The United States has said it would not sign an agreement over Iran's nuclear programme that would threaten Israel, one day after negotiators in Switzerland announced a framework for a nuclear deal.
White House spokesman Eric Schultz also said US President Barack Obama was continuing his outreach to US politicians over the tentative agreement and planned to speak with all four leaders of Congress today.
Iran's President Hassan Rouhani has said Iran will honour the framework agreement for a nuclear accord provided world powers hold up their end of the bargain, hailing what he called a historic deal.
"We don't cheat. We are not two-faced," Mr Rouhani said in a live televised address.
He said: "If we've given a promise ... we will take action based on that promise. Of course, that depends on the other side taking action on their promises too."
The outlined agreement, clears the way for a settlement to allay Western fears that Iran could build an atomic bomb, with economic sanctions on Tehran being lifted in return.
The agreement was reached after eight days of talks in Lausanne, Switzerland.
Mr Rouhani added that world powers now accepted Iran could enrich uranium on its own soil, something he said they had once argued posed a threat to the region.
Earlier, Israeli Prime Minister Benjamin Netanyahu said that any final agreement between Iran and world powers must insist that Iran commit to recognising Israel's right to exist.
The Israeli leader spoke after meeting with his security cabinet, which he said was "united in opposition to the proposed deal" between the parties announced yesterday.
"Israel demands that any final agreement with Iran will include a clear and unambiguous Iranian commitment of Israel's right to exist," Mr Netanyahu said in a statement.
He said: "Israel will not accept an agreement which allows a country that vows to annihilate us to develop nuclear weapons, period."

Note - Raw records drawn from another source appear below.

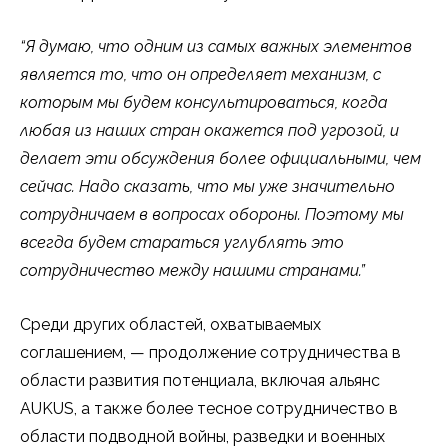
“Я думаю, что одним из самых важных элементов
является то, что он определяет механизм, с
которым мы будем консультироваться, когда
любая из наших стран окажется под угрозой, и
делает эти обсуждения более официальными, чем
сейчас. Надо сказать, что мы уже значительно
сотрудничаем в вопросах обороны. Поэтому мы
всегда будем стараться углублять это
сотрудничество между нашими странами.”
Среди других областей, охватываемых
соглашением, — продолжение сотрудничества в
области развития потенциала, включая альянс
AUKUS, а также более тесное сотрудничество в
области подводной войны, разведки и военных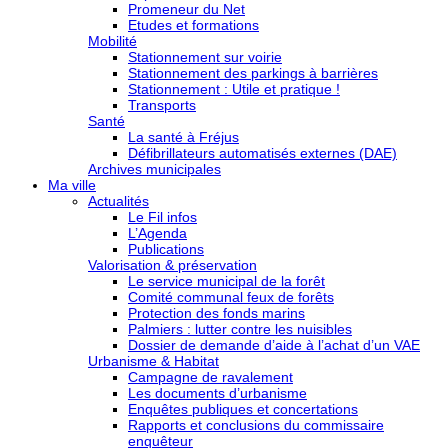
Promeneur du Net
Etudes et formations
Mobilité
Stationnement sur voirie
Stationnement des parkings à barrières
Stationnement : Utile et pratique !
Transports
Santé
La santé à Fréjus
Défibrillateurs automatisés externes (DAE)
Archives municipales
Ma ville
Actualités
Le Fil infos
L’Agenda
Publications
Valorisation & préservation
Le service municipal de la forêt
Comité communal feux de forêts
Protection des fonds marins
Palmiers : lutter contre les nuisibles
Dossier de demande d’aide à l’achat d’un VAE
Urbanisme & Habitat
Campagne de ravalement
Les documents d’urbanisme
Enquêtes publiques et concertations
Rapports et conclusions du commissaire
enquêteur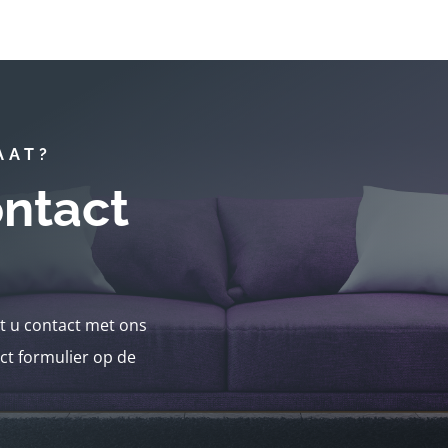
AAT?
ntact
nt u contact met ons
ct formulier op de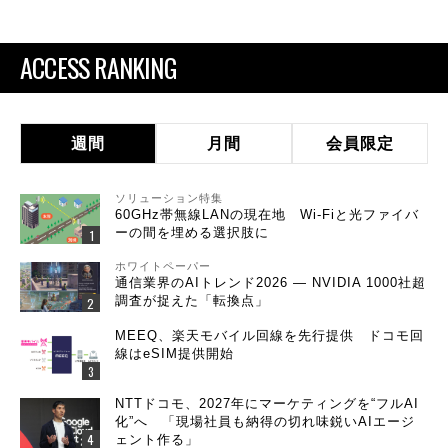
ACCESS RANKING
週間
月間
会員限定
ソリューション特集
60GHz帯無線LANの現在地 Wi-Fiと光ファイバ
ーの間を埋める選択肢に
ホワイトペーパー
通信業界のAIトレンド2026 ― NVIDIA 1000社超
調査が捉えた「転換点」
MEEQ、楽天モバイル回線を先行提供 ドコモ回
線はeSIM提供開始
NTTドコモ、2027年にマーケティングを“フルAI
化”へ 「現場社員も納得の切れ味鋭いAIエージ
ェント作る」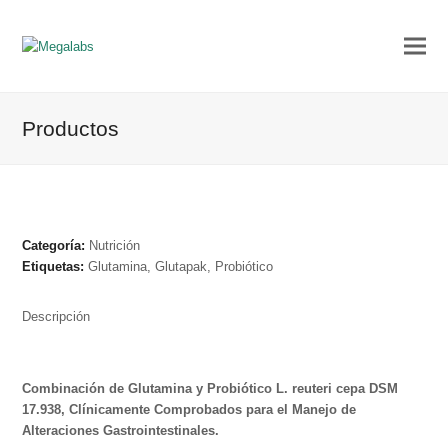
Productos
Categoría:
Nutrición
Etiquetas:
Glutamina
,
Glutapak
,
Probiótico
Descripción
Combinación de Glutamina y Probiótico L. reuteri cepa DSM
17.938, Clínicamente Comprobados para el Manejo de
Alteraciones Gastrointestinales.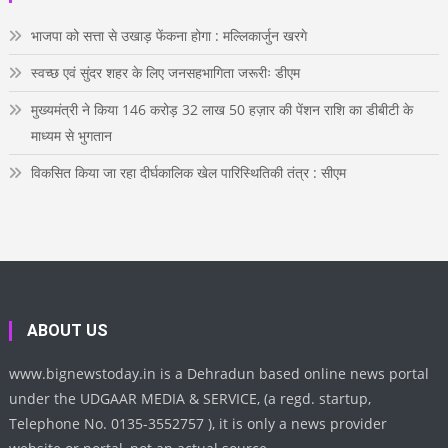
m
t
b
e
भाजपा को सत्ता से उखाड़ फेंकना होगा : मल्लिकार्जुन खरगे
स्वच्छ एवं सुंदर शहर के लिए जनसहभागिता जरूरीः डीएम
मुख्यमंत्री ने किया 146 करोड़ 32 लाख 50 हज़ार की पेंशन राशि का डीबीटी के
माध्यम से भुगतान
विकसित किया जा रहा दीर्घकालिक खेल पारिस्थितिकी तंत्र : सीएम
ABOUT US
www.bignewstoday.in is a Dehradun based online news portal
under the UDGAAR MEDIA & SERVICE, (a regd. startup,
Telephone No. 0135-3552757 ), it is only a news provider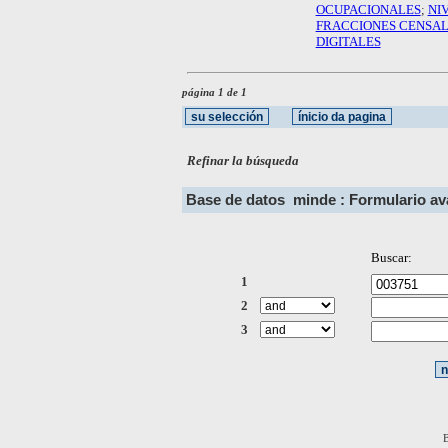
OCUPACIONALES
;
NI
FRACCIONES CENSA
DIGITALES
página 1 de 1
Refinar la búsqueda
Base de datos
minde : Formulario a
Buscar:
1
2
3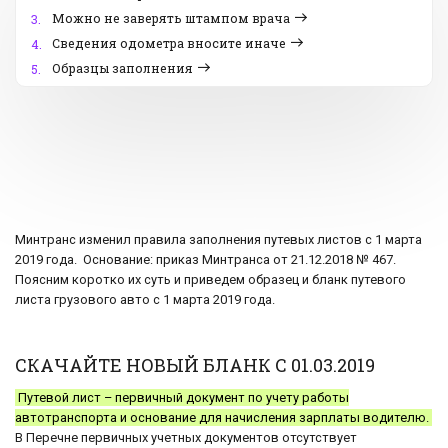
Можно не заверять штампом врача
3.
Сведения одометра вносите иначе
4.
Образцы заполнения
5.
Минтранс изменил правила заполнения путевых листов с 1 марта
2019 года. Основание: приказ Минтранса от 21.12.2018 № 467.
Поясним коротко их суть и приведем образец и бланк путевого
листа грузового авто с 1 марта 2019 года.
СКАЧАЙТЕ НОВЫЙ БЛАНК С 01.03.2019
Путевой лист – первичный документ по учету работы
автотранспорта и основание для начисления зарплаты водителю.
В Перечне первичных учетных документов отсутствует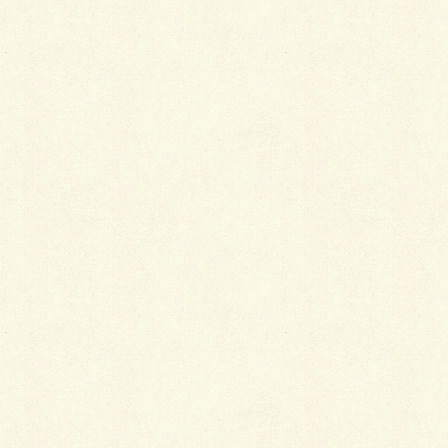
ったりすることがよくあります。
シミや汚れは、時間が経てば経つほど落ちにくくなり
ます。お気に入りの着物を良い状態で長く着るために
も、シミがついたら定着してしまわないうちにとにか
く早く、正しい方法で応急処置をしておきましょう。
シミの落とし方
応急処置だからといって、なんでも水や家庭用洗剤で
洗ってしまうと、余計にシミがひどくなったり、生地
を傷めたりすることにもなりかねません。
何のシミかによって処置の方法は次のように異なるの
で、注意が必要です。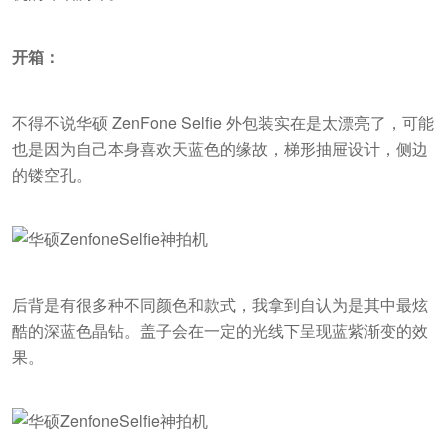
开箱：
不得不说华硕 ZenFone Selfie 外包装实在是太漂亮了，可能
也是因为自己本身喜欢天蓝色的缘故，梯形抽屉设计，侧边
的镂空孔。
后背是有很多种不同颜色和款式，我拿到自认为是其中最炫
酷的深蓝色晶钻。盖子会在一定的光线下呈现蓝紫渐变的效
果。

It marks a major breakthrough in a 12-year standoff between Iran and the West, which has long feared Tehran wants to build an atomic bomb.
US President Barack Obama, who called yesterday's agreement a "historic understanding", called Mr Netanyahu within hours of the talks concluding, saying the deal represented progress toward a lasting solution that cuts off Iran's path to a nuclear weapon.
But Mr Netanyahu said a final deal based on what was agreed in Lausanne, Switzerland “would threaten the survival of Israel" and rather than blocking Tehran's path to the bomb, "would pave it".
"This deal would legitimise Iran's nuclear programme, bolster Iran's economy and increase Iran's aggression and terror throughout the Middle East and beyond," Mr Netanyahu said.
He said: "It would increase the risks of nuclear proliferation in the region and the risks of a horrific war."
President Obama mentioned several times during his speech on the deal that the United States stood with Israel on security and would not allow "any daylight" between their positions, but the reassurances have not satisfied Mr Netanyahu.
Israel, believed to be the only nuclear-armed state in the Middle East, has previously said it could take pre-emptive military action if necessary to stop Iran getting such weapons.